Paper PS+SE-MoM6
Quantitative Study of Plasma Electrochemical Reduction of Aqueous Metal Salts

Monday, November 7, 2016, 10:00 am, Room 104D

The possibility of combining ionized gases and ionic solutions to initiate electrochemical reactions in solution with a plasma electrode has been explored for over 100 years. Recently, this idea has been the basis of numerous reports of metal nanoparticle formation when aqueous solutions of metal salts are exposed to a plasma. While this approach has been successfully demonstrated by a range of plasma sources and experimental conditions, the chemistry behind the reactions between plasma and solution species is highly complex and remains poorly understood.

Here, we report quantitative studies of the reduction of aqueous metal salts by a plasma electrode to better understand the reaction kinetics and thermodynamics, analogous to conventional electrochemistry. Kinetic studies were performed by measuring the rate and efficiency of the reduction of a metal salt, silver nitrate.
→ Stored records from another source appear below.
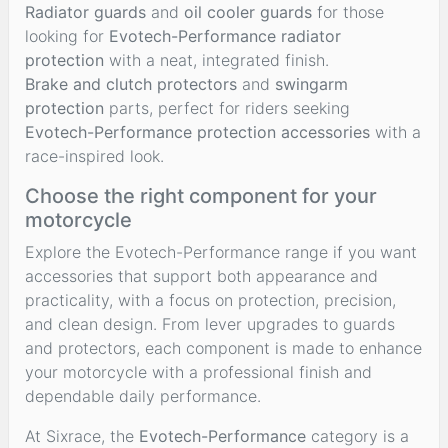
Radiator guards
and
oil cooler guards
for those
looking for
Evotech-Performance radiator
protection
with a neat, integrated finish.
Brake and clutch protectors
and
swingarm
protection
parts, perfect for riders seeking
Evotech-Performance protection accessories
with a
race-inspired look.
Choose the right component for your
motorcycle
Explore the Evotech-Performance range if you want
accessories that support both appearance and
practicality, with a focus on protection, precision,
and clean design. From lever upgrades to guards
and protectors, each component is made to enhance
your motorcycle with a professional finish and
dependable daily performance.
At Sixrace, the
Evotech-Performance
category is a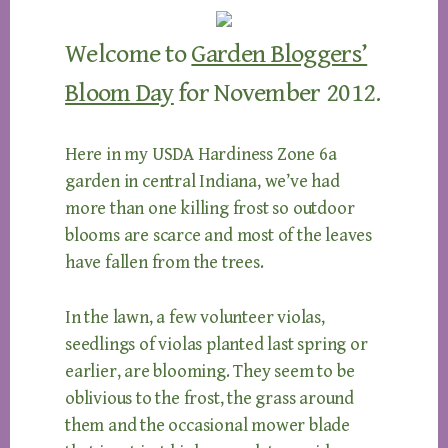
Welcome to
Garden Bloggers’
Bloom Day
for November 2012.
Here in my USDA Hardiness Zone 6a
garden in central Indiana, we’ve had
more than one killing frost so outdoor
blooms are scarce and most of the leaves
have fallen from the trees.
In the lawn, a few volunteer violas,
seedlings of violas planted last spring or
earlier, are blooming. They seem to be
oblivious to the frost, the grass around
them and the occasional mower blade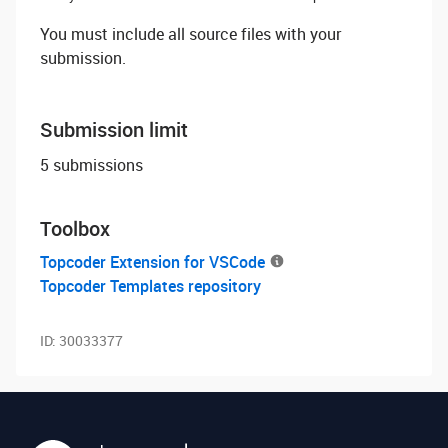
You must include all source files with your
submission.
Submission limit
5 submissions
Toolbox
Topcoder Extension for VSCode
Topcoder Templates repository
ID:
30033377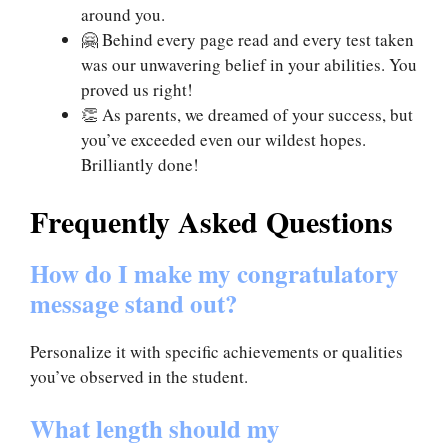
around you.
🤗 Behind every page read and every test taken
was our unwavering belief in your abilities. You
proved us right!
👏 As parents, we dreamed of your success, but
you’ve exceeded even our wildest hopes.
Brilliantly done!
Frequently Asked Questions
How do I make my congratulatory
message stand out?
Personalize it with specific achievements or qualities
you’ve observed in the student.
What length should my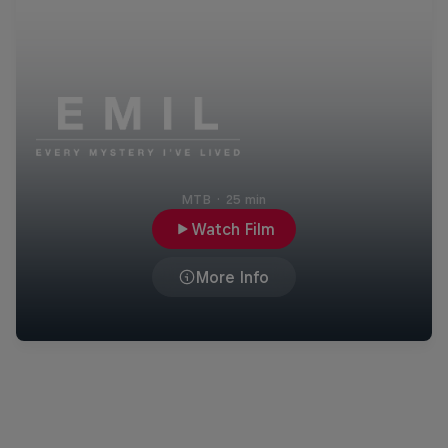
MTB
·
25 min
Watch Film
More Info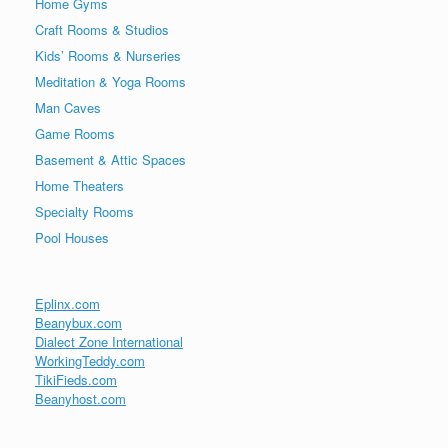
Home Gyms
Craft Rooms & Studios
Kids’ Rooms & Nurseries
Meditation & Yoga Rooms
Man Caves
Game Rooms
Basement & Attic Spaces
Home Theaters
Specialty Rooms
Pool Houses
Eplinx.com
Beanybux.com
Dialect Zone International
WorkingTeddy.com
TikiFieds.com
Beanyhost.com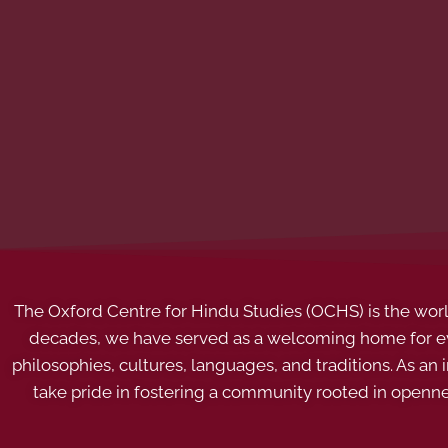
The Oxford Centre for Hindu Studies (OCHS) is the world’
decades, we have served as a welcoming home for eve
philosophies, cultures, languages, and traditions. As an
take pride in fostering a community rooted in openn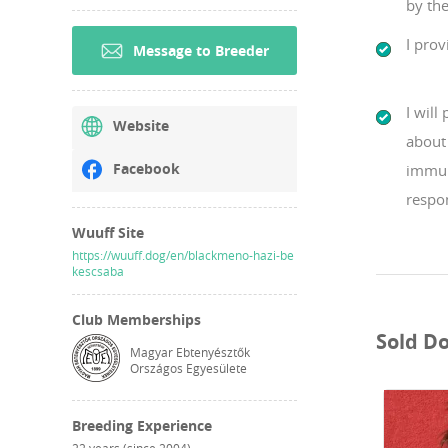
by the
I prov
Message to Breeder
I will
Website
about 
Facebook
immun
respo
Wuuff Site
https://wuuff.dog/en/blackmeno-hazi-be
kescsaba
Club Memberships
Sold D
Magyar Ebtenyésztők
Országos Egyesülete
Breeding Experience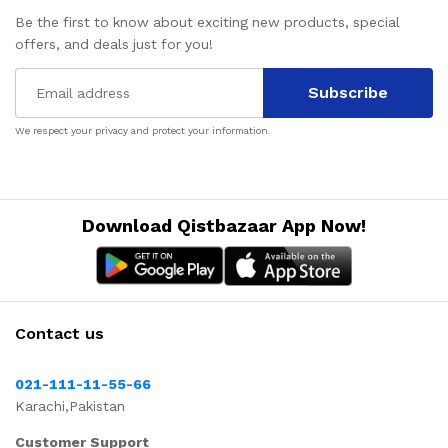
Be the first to know about exciting new products, special
offers, and deals just for you!
Subscribe
We respect your privacy and protect your information.
Download Qistbazaar App Now!
Contact us
021-111-11-55-66
Karachi,Pakistan
Customer Support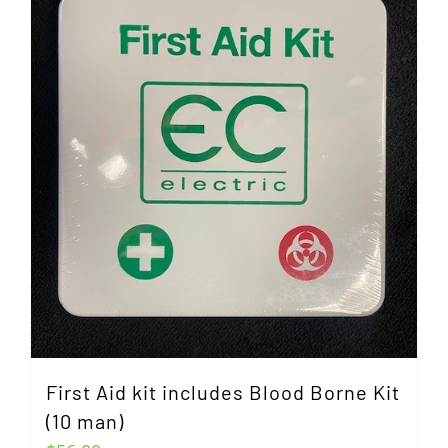
First Aid kit includes Blood Borne Kit
(10 man)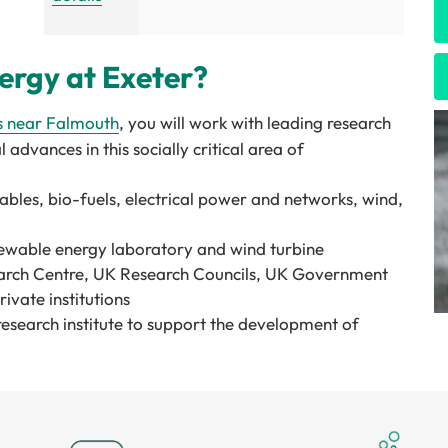
rgy at Exeter?
s
near Falmouth
, you will work with leading research
 advances in this socially critical area of
ables, bio-fuels, electrical power and networks, wind,
enewable energy laboratory and wind turbine
arch Centre, UK Research Councils, UK Government
vate institutions
research institute to support the development of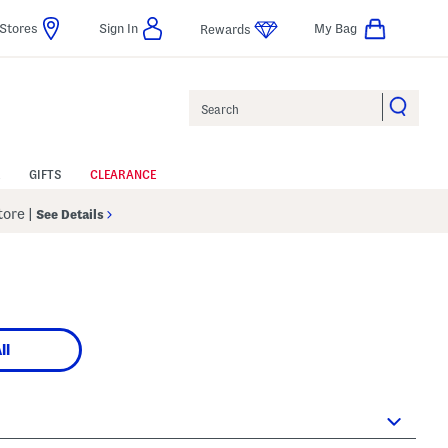
Stores
Sign In
My Bag
Rewards
Search
GIFTS
CLEARANCE
Store
|
See Details
ll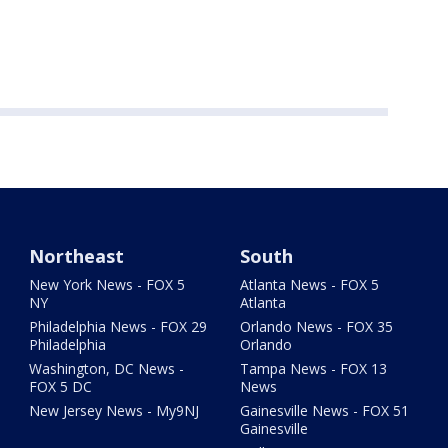
Northeast
South
New York News - FOX 5
Atlanta News - FOX 5
NY
Atlanta
Philadelphia News - FOX 29
Orlando News - FOX 35
Philadelphia
Orlando
Washington, DC News -
Tampa News - FOX 13
FOX 5 DC
News
New Jersey News - My9NJ
Gainesville News - FOX 51
Gainesville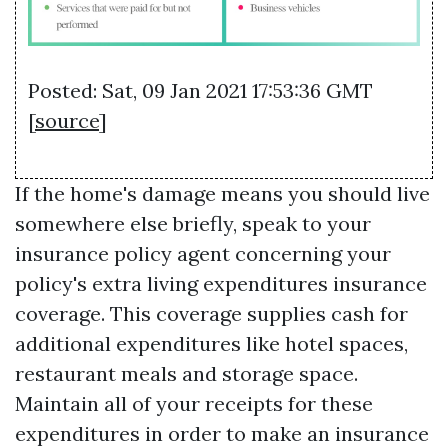
Posted: Sat, 09 Jan 2021 17:53:36 GMT
[
source
]
If the home's damage means you should live
somewhere else briefly, speak to your
insurance policy agent concerning your
policy's extra living expenditures insurance
coverage. This coverage supplies cash for
additional expenditures like hotel spaces,
restaurant meals and storage space.
Maintain all of your receipts for these
expenditures in order to make an insurance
Analogous to weight measurements in electrodeposition of metal thin films, we developed a methodology to measure the mass of the final product, silver (Ag) nanoparticles, by separating the agglomerated particle powder. The reduction efficiency was defined as the actual amount of reduced Ag compared to that predicted by Faraday’s law based on the plasma current. We find that in ambient air, the faradaic efficiency for silver nitrate reduction is approximately 80%, and, curiously, the efficiency increases to >100% in a closed reactor cell with an Ar ambient. We interpret these results as follows. Assuming that the chemistry in solution is driven by electrons from the plasma which are directed into solution and can solvate, in ambient air, there is a decrease in the electron flux to the solution because of electron attachment processes involving O₂ gas. Removing air with ambient Ar increases the electron flux and, thus, increases the faradaic efficiency. The surprising efficiency of more than 100% most probably results from an autocatalytic effect whereby reduced Ag (Ag⁰) also reduces Ag⁺, a mechanism that has been previously reported in radiolytic synthesis of Ag nanoparticles. The thermodynamics of the reduction process was probed by studying a series of metals which have different reduction potentials including copper, iron, and zinc. Successful reduction of the corresponding metal salts for these metals suggests that solvated electrons, which are one of the strongest reducing species, are involved. We will also discuss the respective reduction rates and efficiencies of these metals as compared to Ag.